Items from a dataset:
>>>

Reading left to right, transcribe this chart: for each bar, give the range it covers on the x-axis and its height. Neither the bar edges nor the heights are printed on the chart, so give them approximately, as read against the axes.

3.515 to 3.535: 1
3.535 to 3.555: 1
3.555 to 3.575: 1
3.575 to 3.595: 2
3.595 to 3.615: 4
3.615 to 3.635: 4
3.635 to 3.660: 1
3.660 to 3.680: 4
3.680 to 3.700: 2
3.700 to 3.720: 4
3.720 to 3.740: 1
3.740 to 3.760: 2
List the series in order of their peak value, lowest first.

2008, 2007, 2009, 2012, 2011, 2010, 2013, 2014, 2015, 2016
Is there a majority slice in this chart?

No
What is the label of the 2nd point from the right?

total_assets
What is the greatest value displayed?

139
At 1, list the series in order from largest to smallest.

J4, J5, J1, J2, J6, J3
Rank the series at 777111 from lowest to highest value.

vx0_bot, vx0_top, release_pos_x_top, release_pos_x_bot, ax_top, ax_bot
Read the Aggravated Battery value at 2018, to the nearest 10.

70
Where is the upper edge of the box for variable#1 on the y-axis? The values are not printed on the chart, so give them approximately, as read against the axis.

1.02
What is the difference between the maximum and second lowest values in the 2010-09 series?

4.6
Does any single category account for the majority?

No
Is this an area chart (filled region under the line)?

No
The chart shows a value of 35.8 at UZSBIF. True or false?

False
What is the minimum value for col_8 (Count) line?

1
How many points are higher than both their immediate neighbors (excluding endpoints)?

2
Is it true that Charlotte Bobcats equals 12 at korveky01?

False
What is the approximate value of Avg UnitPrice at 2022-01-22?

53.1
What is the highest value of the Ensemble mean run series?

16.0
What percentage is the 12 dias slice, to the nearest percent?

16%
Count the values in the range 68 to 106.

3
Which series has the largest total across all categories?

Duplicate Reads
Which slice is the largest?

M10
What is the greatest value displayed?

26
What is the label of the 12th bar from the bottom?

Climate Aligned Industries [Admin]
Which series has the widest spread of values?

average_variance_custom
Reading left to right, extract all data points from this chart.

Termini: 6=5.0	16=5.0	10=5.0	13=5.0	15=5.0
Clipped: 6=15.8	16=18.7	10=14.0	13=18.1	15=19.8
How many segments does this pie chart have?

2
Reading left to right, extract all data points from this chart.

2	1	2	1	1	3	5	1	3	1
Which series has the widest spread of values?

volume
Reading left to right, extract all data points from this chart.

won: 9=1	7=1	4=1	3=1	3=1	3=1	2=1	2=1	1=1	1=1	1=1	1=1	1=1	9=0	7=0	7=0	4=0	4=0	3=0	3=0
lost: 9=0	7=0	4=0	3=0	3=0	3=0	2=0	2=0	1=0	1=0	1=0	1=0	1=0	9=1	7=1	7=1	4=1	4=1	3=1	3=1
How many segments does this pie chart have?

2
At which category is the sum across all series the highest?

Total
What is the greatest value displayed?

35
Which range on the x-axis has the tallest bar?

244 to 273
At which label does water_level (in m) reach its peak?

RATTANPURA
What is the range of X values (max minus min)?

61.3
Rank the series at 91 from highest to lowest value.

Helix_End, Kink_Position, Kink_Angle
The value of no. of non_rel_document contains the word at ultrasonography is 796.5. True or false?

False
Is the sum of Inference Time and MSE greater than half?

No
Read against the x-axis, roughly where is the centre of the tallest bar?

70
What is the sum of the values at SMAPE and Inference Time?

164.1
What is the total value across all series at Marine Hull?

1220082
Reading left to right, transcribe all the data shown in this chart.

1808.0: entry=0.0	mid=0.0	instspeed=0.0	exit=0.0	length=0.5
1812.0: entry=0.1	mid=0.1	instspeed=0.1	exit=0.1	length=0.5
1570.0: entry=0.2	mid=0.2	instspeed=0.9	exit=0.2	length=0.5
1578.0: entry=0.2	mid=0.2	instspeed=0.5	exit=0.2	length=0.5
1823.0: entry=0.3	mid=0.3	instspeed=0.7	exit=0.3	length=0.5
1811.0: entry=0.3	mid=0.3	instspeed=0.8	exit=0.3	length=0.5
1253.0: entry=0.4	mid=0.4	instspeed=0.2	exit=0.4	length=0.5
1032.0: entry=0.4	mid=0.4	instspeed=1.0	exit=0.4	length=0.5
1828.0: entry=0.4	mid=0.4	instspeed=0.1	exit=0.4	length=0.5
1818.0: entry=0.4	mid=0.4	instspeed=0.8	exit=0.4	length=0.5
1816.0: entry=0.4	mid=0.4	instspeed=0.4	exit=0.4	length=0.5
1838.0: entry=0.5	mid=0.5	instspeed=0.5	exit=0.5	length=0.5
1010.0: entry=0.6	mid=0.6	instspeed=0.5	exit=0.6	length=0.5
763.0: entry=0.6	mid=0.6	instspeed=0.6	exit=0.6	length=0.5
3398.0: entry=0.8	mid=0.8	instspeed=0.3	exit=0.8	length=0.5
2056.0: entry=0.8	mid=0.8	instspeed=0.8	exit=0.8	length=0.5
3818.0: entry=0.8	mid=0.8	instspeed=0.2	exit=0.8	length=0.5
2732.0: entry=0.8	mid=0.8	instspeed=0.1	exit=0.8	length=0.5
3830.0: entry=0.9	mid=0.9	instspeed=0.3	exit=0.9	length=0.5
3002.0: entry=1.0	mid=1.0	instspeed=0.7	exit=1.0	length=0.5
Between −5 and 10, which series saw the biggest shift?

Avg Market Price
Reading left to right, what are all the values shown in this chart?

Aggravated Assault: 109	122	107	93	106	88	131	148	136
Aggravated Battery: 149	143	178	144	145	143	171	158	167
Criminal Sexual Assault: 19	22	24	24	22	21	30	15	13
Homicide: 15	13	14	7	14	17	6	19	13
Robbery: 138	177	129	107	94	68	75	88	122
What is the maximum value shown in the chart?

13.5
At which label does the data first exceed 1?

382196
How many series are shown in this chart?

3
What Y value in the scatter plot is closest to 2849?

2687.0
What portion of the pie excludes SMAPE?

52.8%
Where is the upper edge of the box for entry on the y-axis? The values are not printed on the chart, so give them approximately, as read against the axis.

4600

<<<

■ **Instruction**
Copy out all of the data above without changing a single character.

■ **Answer for this exercise**
Reading left to right, transcribe this chart: for each bar, give the range it covers on the x-axis and its height. Neither the bar edges nor the heights are printed on the chart, so give them approximately, as read against the axes.

3.515 to 3.535: 1
3.535 to 3.555: 1
3.555 to 3.575: 1
3.575 to 3.595: 2
3.595 to 3.615: 4
3.615 to 3.635: 4
3.635 to 3.660: 1
3.660 to 3.680: 4
3.680 to 3.700: 2
3.700 to 3.720: 4
3.720 to 3.740: 1
3.740 to 3.760: 2
List the series in order of their peak value, lowest first.

2008, 2007, 2009, 2012, 2011, 2010, 2013, 2014, 2015, 2016
Is there a majority slice in this chart?

No
What is the label of the 2nd point from the right?

total_assets
What is the greatest value displayed?

139
At 1, list the series in order from largest to smallest.

J4, J5, J1, J2, J6, J3
Rank the series at 777111 from lowest to highest value.

vx0_bot, vx0_top, release_pos_x_top, release_pos_x_bot, ax_top, ax_bot
Read the Aggravated Battery value at 2018, to the nearest 10.

70
Where is the upper edge of the box for variable#1 on the y-axis? The values are not printed on the chart, so give them approximately, as read against the axis.

1.02
What is the difference between the maximum and second lowest values in the 2010-09 series?

4.6
Does any single category account for the majority?

No
Is this an area chart (filled region under the line)?

No
The chart shows a value of 35.8 at UZSBIF. True or false?

False
What is the minimum value for col_8 (Count) line?

1
How many points are higher than both their immediate neighbors (excluding endpoints)?

2
Is it true that Charlotte Bobcats equals 12 at korveky01?

False
What is the approximate value of Avg UnitPrice at 2022-01-22?

53.1
What is the highest value of the Ensemble mean run series?

16.0
What percentage is the 12 dias slice, to the nearest percent?

16%
Count the values in the range 68 to 106.

3
Which series has the largest total across all categories?

Duplicate Reads
Which slice is the largest?

M10
What is the greatest value displayed?

26
What is the label of the 12th bar from the bottom?

Climate Aligned Industries [Admin]
Which series has the widest spread of values?

average_variance_custom
Reading left to right, extract all data points from this chart.

Termini: 6=5.0	16=5.0	10=5.0	13=5.0	15=5.0
Clipped: 6=15.8	16=18.7	10=14.0	13=18.1	15=19.8
How many segments does this pie chart have?

2
Reading left to right, extract all data points from this chart.

2	1	2	1	1	3	5	1	3	1
Which series has the widest spread of values?

volume
Reading left to right, extract all data points from this chart.

won: 9=1	7=1	4=1	3=1	3=1	3=1	2=1	2=1	1=1	1=1	1=1	1=1	1=1	9=0	7=0	7=0	4=0	4=0	3=0	3=0
lost: 9=0	7=0	4=0	3=0	3=0	3=0	2=0	2=0	1=0	1=0	1=0	1=0	1=0	9=1	7=1	7=1	4=1	4=1	3=1	3=1
How many segments does this pie chart have?

2
At which category is the sum across all series the highest?

Total
What is the greatest value displayed?

35
Which range on the x-axis has the tallest bar?

244 to 273
At which label does water_level (in m) reach its peak?

RATTANPURA
What is the range of X values (max minus min)?

61.3
Rank the series at 91 from highest to lowest value.

Helix_End, Kink_Position, Kink_Angle
The value of no. of non_rel_document contains the word at ultrasonography is 796.5. True or false?

False
Is the sum of Inference Time and MSE greater than half?

No
Read against the x-axis, roughly where is the centre of the tallest bar?

70
What is the sum of the values at SMAPE and Inference Time?

164.1
What is the total value across all series at Marine Hull?

1220082
Reading left to right, transcribe all the data shown in this chart.

1808.0: entry=0.0	mid=0.0	instspeed=0.0	exit=0.0	length=0.5
1812.0: entry=0.1	mid=0.1	instspeed=0.1	exit=0.1	length=0.5
1570.0: entry=0.2	mid=0.2	instspeed=0.9	exit=0.2	length=0.5
1578.0: entry=0.2	mid=0.2	instspeed=0.5	exit=0.2	length=0.5
1823.0: entry=0.3	mid=0.3	instspeed=0.7	exit=0.3	length=0.5
1811.0: entry=0.3	mid=0.3	instspeed=0.8	exit=0.3	length=0.5
1253.0: entry=0.4	mid=0.4	instspeed=0.2	exit=0.4	length=0.5
1032.0: entry=0.4	mid=0.4	instspeed=1.0	exit=0.4	length=0.5
1828.0: entry=0.4	mid=0.4	instspeed=0.1	exit=0.4	length=0.5
1818.0: entry=0.4	mid=0.4	instspeed=0.8	exit=0.4	length=0.5
1816.0: entry=0.4	mid=0.4	instspeed=0.4	exit=0.4	length=0.5
1838.0: entry=0.5	mid=0.5	instspeed=0.5	exit=0.5	length=0.5
1010.0: entry=0.6	mid=0.6	instspeed=0.5	exit=0.6	length=0.5
763.0: entry=0.6	mid=0.6	instspeed=0.6	exit=0.6	length=0.5
3398.0: entry=0.8	mid=0.8	instspeed=0.3	exit=0.8	length=0.5
2056.0: entry=0.8	mid=0.8	instspeed=0.8	exit=0.8	length=0.5
3818.0: entry=0.8	mid=0.8	instspeed=0.2	exit=0.8	length=0.5
2732.0: entry=0.8	mid=0.8	instspeed=0.1	exit=0.8	length=0.5
3830.0: entry=0.9	mid=0.9	instspeed=0.3	exit=0.9	length=0.5
3002.0: entry=1.0	mid=1.0	instspeed=0.7	exit=1.0	length=0.5
Between −5 and 10, which series saw the biggest shift?

Avg Market Price
Reading left to right, what are all the values shown in this chart?

Aggravated Assault: 109	122	107	93	106	88	131	148	136
Aggravated Battery: 149	143	178	144	145	143	171	158	167
Criminal Sexual Assault: 19	22	24	24	22	21	30	15	13
Homicide: 15	13	14	7	14	17	6	19	13
Robbery: 138	177	129	107	94	68	75	88	122
What is the maximum value shown in the chart?

13.5
At which label does the data first exceed 1?

382196
How many series are shown in this chart?

3
What Y value in the scatter plot is closest to 2849?

2687.0
What portion of the pie excludes SMAPE?

52.8%
Where is the upper edge of the box for entry on the y-axis? The values are not printed on the chart, so give them approximately, as read against the axis.

4600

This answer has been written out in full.